Every word has a story…  some of them are funny, some sad; some are perfunctory, some just downright odd.  Wordorigins.org is devoted to telling those tales.

Often, popular tales of a word’s origin arise. Sometimes these are true; more often they are not. While it can be disappointing when a neat little tale turns out to be untrue, almost invariably the true origin is just as interesting.

Among their nifty features are regular tours of the words introduced in the Oxford English Dictionary in a particular year, for example in 1911, when 483 words made their first appearances.  Among them, some pretty straightforward…

brassiere, n. Borrowed from French in this year. The clipped bra doesn’t make its appearance until 1936.

floozy, n. This word for a disreputable woman first appears in the 1911 edition of Charles Byron Chrysler’s book White Slavery.

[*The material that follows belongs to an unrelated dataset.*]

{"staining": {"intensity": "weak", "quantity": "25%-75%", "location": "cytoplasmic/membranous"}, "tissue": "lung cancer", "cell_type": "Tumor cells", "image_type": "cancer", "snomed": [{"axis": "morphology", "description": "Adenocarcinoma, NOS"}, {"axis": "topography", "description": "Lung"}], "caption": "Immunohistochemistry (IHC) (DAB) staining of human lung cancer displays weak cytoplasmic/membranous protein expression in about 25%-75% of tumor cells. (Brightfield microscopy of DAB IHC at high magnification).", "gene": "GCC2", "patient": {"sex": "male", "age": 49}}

Waldorf salad, n. After the Waldorf Hotel in New York where it was first served, it consists of apples, walnuts, celery or lettuce, and mayonaisse.

Zapatista, n. A supporter of the Mexican revolutionary Emiliano Zapata. The Mexican Revolution had begun in 1910.

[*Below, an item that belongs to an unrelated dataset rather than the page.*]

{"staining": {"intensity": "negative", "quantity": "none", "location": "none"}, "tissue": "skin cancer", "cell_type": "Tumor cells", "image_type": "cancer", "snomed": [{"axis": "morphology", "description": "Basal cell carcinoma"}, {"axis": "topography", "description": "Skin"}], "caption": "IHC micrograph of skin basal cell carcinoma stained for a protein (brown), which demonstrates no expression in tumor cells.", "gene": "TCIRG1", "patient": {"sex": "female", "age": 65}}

… And some, not so obvious:

photocopier, n. This one surprised me. I thought the technology came along decades later. Although the actual process nowadays is much different than the one used in 1911.

reefer, n. No not that. This name for refrigerated railcars, trucks, and ships first appears in 1911.

underinsure, v. To take out an inadequate insurance policy, although the adjectival form dates to the 1890s.

More wondrous words at Wordorigins.org.

As we remember that “etymology” is the study of word origins, while “entomology” is the study of insects, we might raise a birthday toast to Pete Hamill, who was born on this date in 1935.  A journalist, novelist, essayist, editor, and educator, he is probably best known for the columns he wrote– for almost three decades– for the New York Post, columns that captured (to quote his admiring competitor, the New York Times, “the particular flavors of New York City’s politics and sports and the particular pathos of its crime.”